Ingredients:

  • 2 tablespoons olive oil (30 ml)
  • 1 medium onion, chopped (about 1 cup / 150g)
  • 2 carrots, peeled and chopped (about 1 cup / 150g)
  • 2 celery stalks, chopped (about 1 cup / 150g)
  • 2 cloves garlic, minced
  • 1 red chili, finely chopped (deseeded if you prefer less heat)
  • 1 teaspoon dried thyme
  • 1/2 teaspoon dried rosemary
  • 1/4 teaspoon red pepper flakes (optional)
  • 1 cup dry white wine (240 ml)
  • 4 cups fish stock (950 ml)
  • 1 pound firm white fish, such as cod or haddock, cut into 1-inch pieces (450g)
  • 1 pound mixed shellfish (mussels, clams, shrimp), scrubbed and cleaned (450g)
  • 1 cup heavy cream (240 ml)
  • 1/4 cup chopped fresh parsley
  • 2 tablespoons unsalted butter (30g)
  • Salt and black pepper to taste
  • Lemon wedges, for serving

Instructions:

  1. Heat olive oil in a Dutch oven over medium heat.
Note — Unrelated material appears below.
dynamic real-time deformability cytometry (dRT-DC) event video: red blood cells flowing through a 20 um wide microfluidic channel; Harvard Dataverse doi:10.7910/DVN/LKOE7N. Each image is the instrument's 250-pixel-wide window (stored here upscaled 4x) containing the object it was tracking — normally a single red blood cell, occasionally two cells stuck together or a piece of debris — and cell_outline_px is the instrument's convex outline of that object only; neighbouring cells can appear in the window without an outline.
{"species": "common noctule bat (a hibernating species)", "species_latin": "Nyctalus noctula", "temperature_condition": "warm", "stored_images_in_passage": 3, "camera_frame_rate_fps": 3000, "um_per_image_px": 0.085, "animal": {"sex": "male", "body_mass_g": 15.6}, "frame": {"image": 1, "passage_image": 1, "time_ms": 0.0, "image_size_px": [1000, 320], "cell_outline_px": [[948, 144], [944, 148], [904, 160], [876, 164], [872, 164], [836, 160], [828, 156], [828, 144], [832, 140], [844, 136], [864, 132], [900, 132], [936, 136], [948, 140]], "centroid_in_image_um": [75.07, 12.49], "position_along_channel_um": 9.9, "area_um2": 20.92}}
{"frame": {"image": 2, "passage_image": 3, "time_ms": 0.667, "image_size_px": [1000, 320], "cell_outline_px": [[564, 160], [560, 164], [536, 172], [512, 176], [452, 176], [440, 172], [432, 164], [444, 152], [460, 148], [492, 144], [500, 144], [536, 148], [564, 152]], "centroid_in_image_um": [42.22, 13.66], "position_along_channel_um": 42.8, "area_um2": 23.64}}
Add onion, carrots, and celery, and sauté until softened (about 5-7 minutes).
  2. Stir in garlic, chili, thyme, rosemary, and red pepper flakes (if using). Cook for another minute until fragrant.
  3. Pour in white wine and scrape up any browned bits from the bottom of the pot. Let it simmer for 2-3 minutes to reduce slightly.
  4. Pour in fish stock and bring to a simmer. Reduce heat to low, cover, and simmer for 10 minutes to allow flavors to meld.
  5. Gently add the white fish to the stew. Simmer for 3-4 minutes, or until the fish is just cooked through and flakes easily. Be careful not to overcook!
  6. Add mussels, clams, and shrimp to the stew. Cover and cook until the shellfish open (about 5-7 minutes). Discard any shellfish that do not open.
  7. Stir in heavy cream and butter. Season with salt and pepper to taste. Heat through gently, but do not boil.
  8. Stir in fresh parsley. Serve hot, garnished with lemon wedges. Enjoy this comforting seafood stew recipe!